Click on Image to Enlarge

A new patient search option
The Patient List screen now has a new search option available to find patient accounts using an email address. By clicking on the “Email" column-heading, the search screen is now ready to generate list of accounts with the email address entered into the search box on top. Note that only a partial entry of any part of the email address is needed to generate a list.


Click on Image to Enlarge
 
Daily transaction report has a new selection option
There is a new “Group By” option available in the Daily Transaction report.
If checked, the report will group the results by Insurance Carrier instead of Insurance Types.


Click on Image to Enlarge

Set up documents to automatically import cell phone numbers
A cell phone merge field option is now available in the Documents Setup section. While creating a new document that can later become available for patients, the “Patient’s Cell Phone” option can be selected from the TCMS Field pull down menu in the “Demographics” category.


Click on Image to Enlarge

Remove an authorization without crediting the claim
Until now, an authorization that is attached to a claim could only be detached from the claim by crediting and re-writing the claim. There is a new feature which allows for detaching an authorization from a claim. The new option is available from the Authorization Information tab in the patient’s demographics screen.


Click on Image to Enlarge

Physician’s name can now be removed from electronic statements
There is a new option available while creating an electronic patient statements file that reads “Include Physician's name in statement file.” By default, this new option will be checked and the physician's name will be included in the file and statements as it always has… but, if a user unselects this new option, the physician's name will not be included in the file and will not appear on the statements.


Click on Image to Enlarge

New workers compensation forms updated All Workers Compensation forms are now updated and are compatible with Workers Compensation Board (WCB) January 2011 requirements and specifications.

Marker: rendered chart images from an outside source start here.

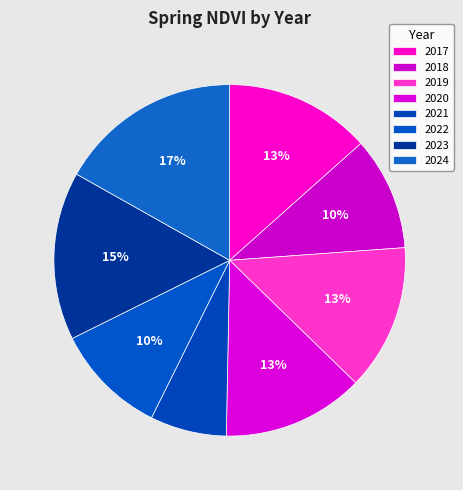

Does 2020 account for over 50% of the chart?

No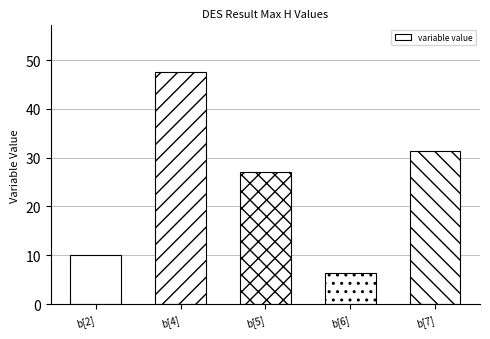

How many data points are less than 27?

2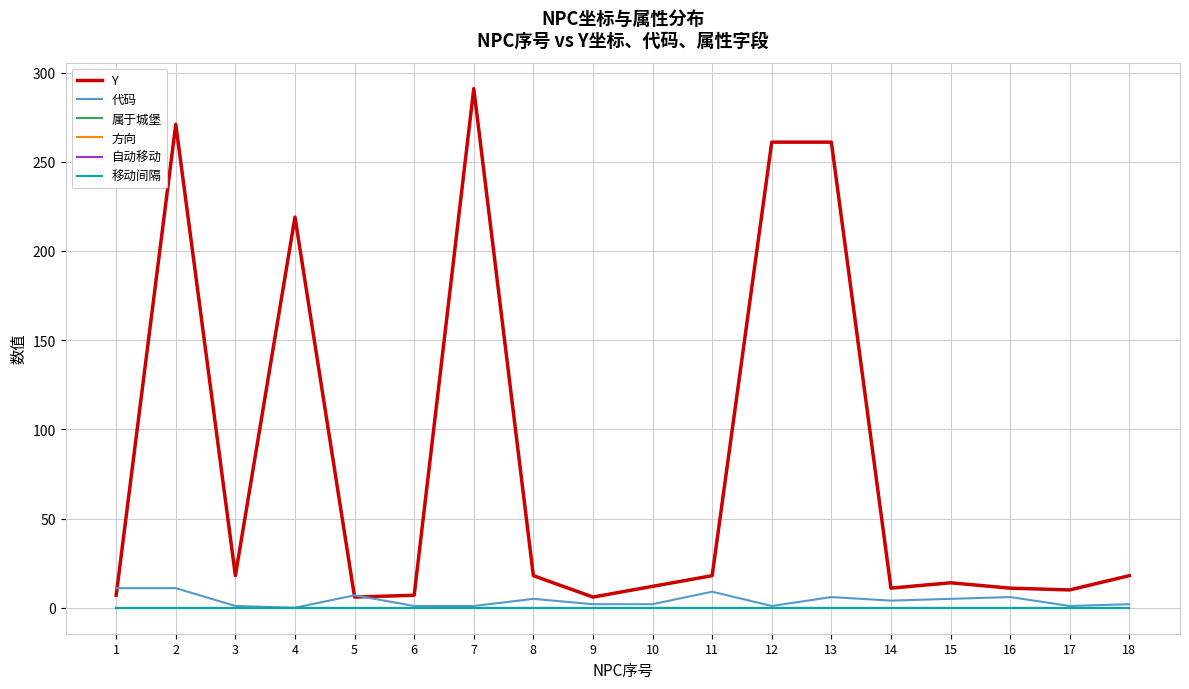

Is this an area chart (filled region under the line)?

No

Length of NPI number entry is now verified
The length of the referring physician’s National provider identifier (NPI) is now verified (at the point of saving the information) to ensure that there are 10 digits in the field.


Click on Image to Enlarge

Birthday bulk emails made easy
There is a new option available while generating bulk emails. The user can now select the option to generate an email for all patients that celebrate a birthday today.


Click on Image to Enlarge

Receipts for copay payments applied from Scheduler are now available
An enhancement introduced in version 4.5.2 enabled the posting of copay payments directly from the patient’s appointment in the Scheduler. In this version, the user can now generate a receipt for the patient automatically while posting the copay.


Click on Image to Enlarge

HCFA Box 10 information is now changeable
There is a new option available in a patient’s Insurance Profile that permits the user to determine a HCFA’s
Box 10
information by default to all claims that are later written against this profile. (Please note that, if two services contain differing HCFA selections, the services will split to separate HCFA’s.)
 


Bulk scanning documents to patient accounts through the Workflow module is now available
There is a new feature available in the Workflow module called “Bulk Scan Documents” which will provide the user with the ability to scan a set of documents in bulk and to assign them to various individual patients. The user can also opt to assign each of the documents to Workflow queues.


Click on Image to Enlarge

Email any or all of a patient’s documents to the patient.
The user can now collect selected documents in a patient’s account, zip them into a single PDF file, and email them to the patient’s email address (in demographics) using the SMPT settings in Practice Defaults.


Click on Image to Enlarge

Move multiple documents from one queue to another
There is a new feature available in the Workflow queue that allows the user to select multiple documents within a queue and move them together to another queue.